The Ballad of Lefty Brown starts from an interesting place. Writer/director Jared Moshe was curious about the bumbling sidekick in John Wayne movies, the guy who functioned as comic relief. That archetypal character could not do anything right, so why did someone like John Wayne choose to have a bumbling guy like that as the one watching his back?
Lefty Brown is one such bumbler. Played by Bill Pullman, we join Lefty late in life, near the end of a lifetime of sidekicking for a Montana rancher who has just been elected to the U.S. Senate. Lefty would be at a loss anyway due to his mainkick, but things are made much, much worse when the rancher is ambushed and murdered by a cattle rustler that he and Lefty were tracking.
Pullman is very believable as Lefty, a sad-sack who believes he contributed to, or at least could have done something to prevent, the death of his idol and only friend. Other characters, including many familiar faces, come and go but serve mainly to advance the story. Unfortunately, we don’t get to know them as much as I would have liked, but this is Lefty’s story for once so it would be cruel to complain that he got too much screen time!
The landscape is beautifully shot, and the cinematography really emphasizes Lefty’s isolation. He’s literally in the middle of nowhere for most of this movie, and even when he’s accompanied by others that feeling of isolation remains.

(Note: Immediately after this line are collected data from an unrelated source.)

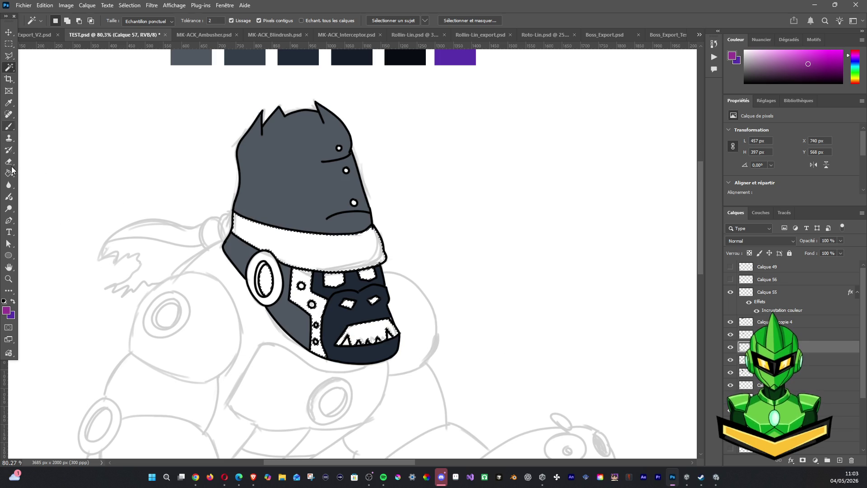
pyautogui.click(9, 127)
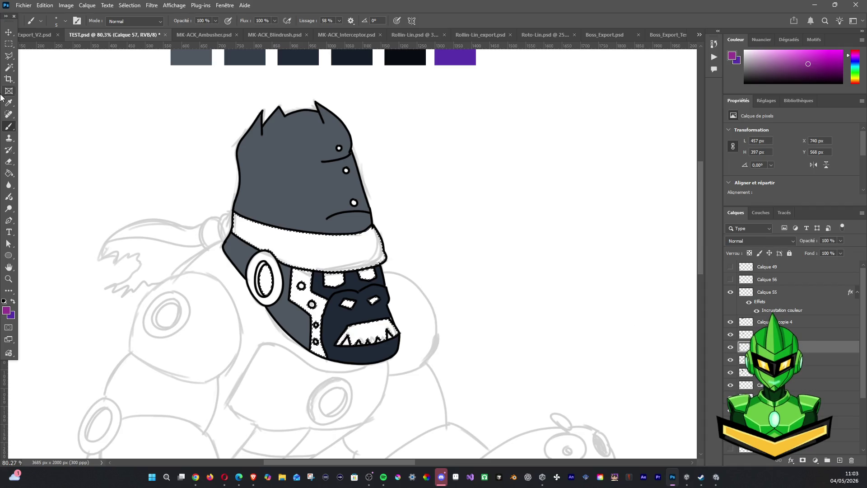
# Fill the selected white areas with purple, deselect, then undo the fill
pyautogui.click(5, 306)
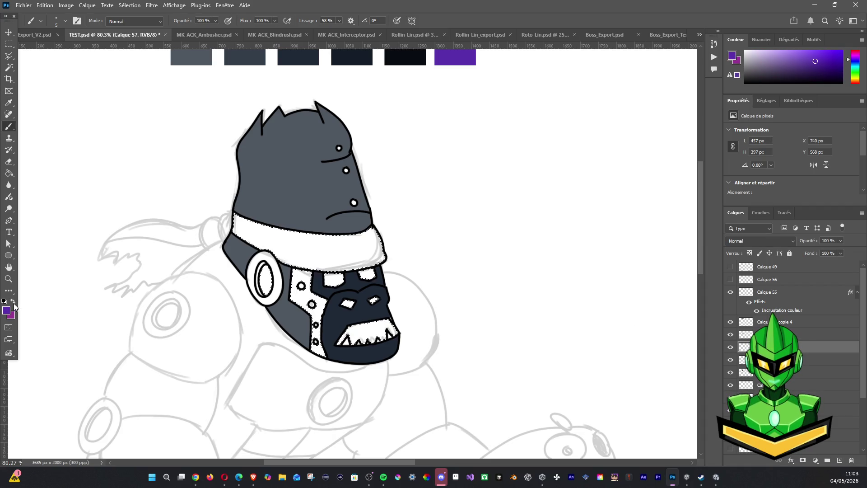
pyautogui.press('alt+BackSpace')
pyautogui.press('ctrl+d')
pyautogui.scroll(-1, 430, 261)
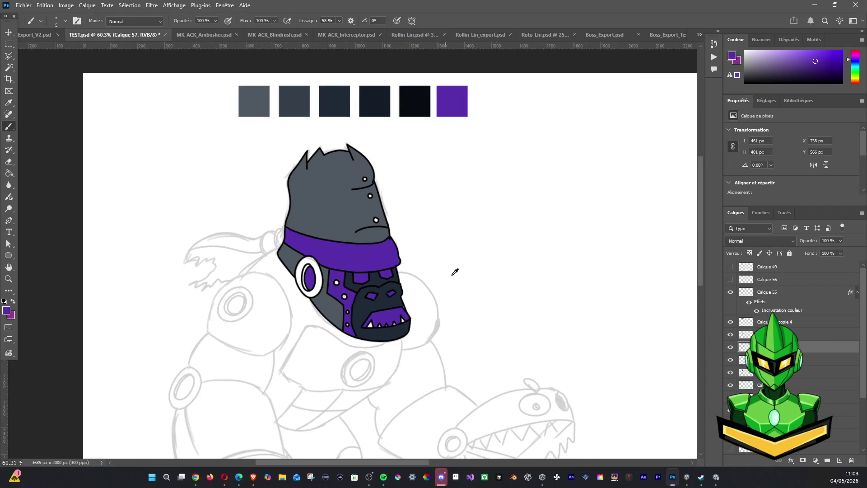
pyautogui.scroll(-1, 467, 267)
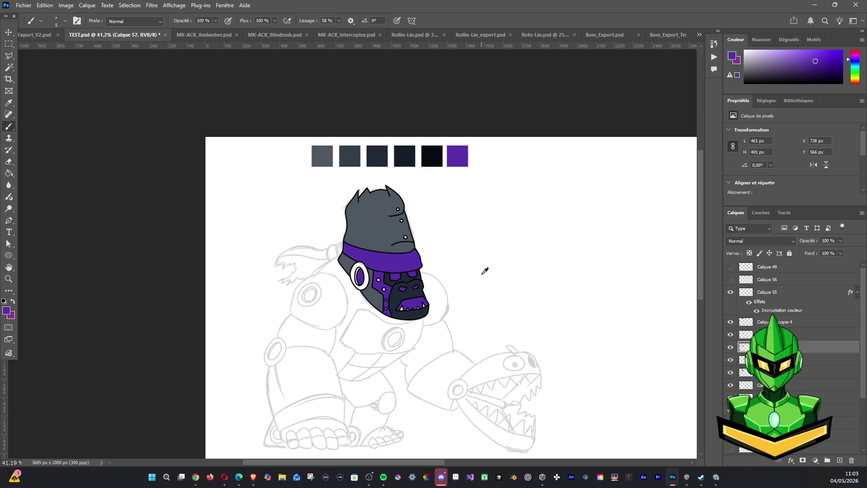
pyautogui.scroll(1, 484, 271)
pyautogui.scroll(1, 484, 271)
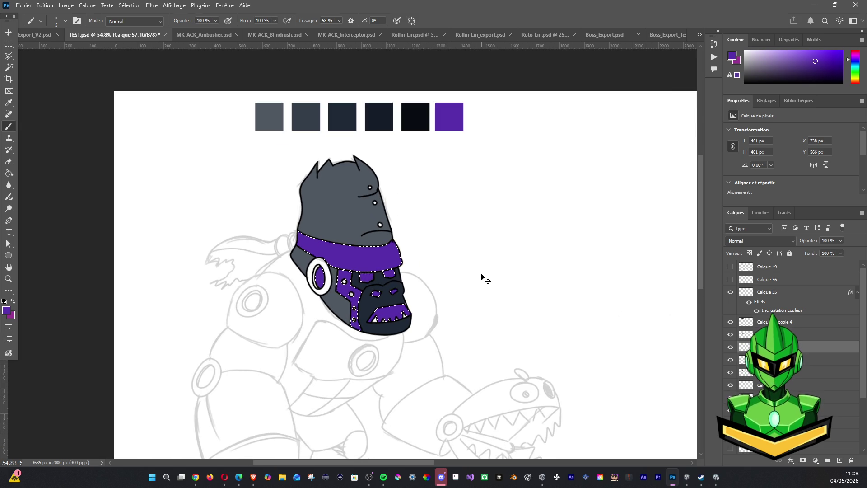
pyautogui.press('ctrl+z')
pyautogui.press('ctrl+z')
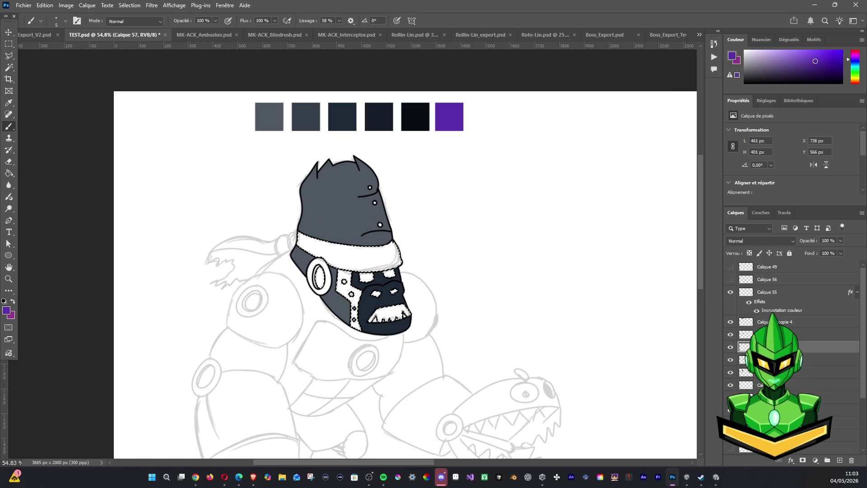
# Reselect with the Magic Wand so only the white collar band is selected
pyautogui.click(9, 68)
pyautogui.click(363, 261)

Because of the rancher’s death, Lefty has to assume the leadership role, and as we spend time with Lefty we get to learn why the rancher was willing to place so much trust in Lefty. It’s an enjoyable journey even though, paradoxically, the movie plays out like a typical western because the rancher’s death makes Lefty the lead with a sidekick of his own. But I like to think that the rancher knew all along what our stand-in hero Lefty was truly made of.
If, like me, you’re intrigued by the concept and are in Austin TX this week then you have one more chance to see The Ballad of Lefty Brown at SXSW, on March 15 at 2 p.m.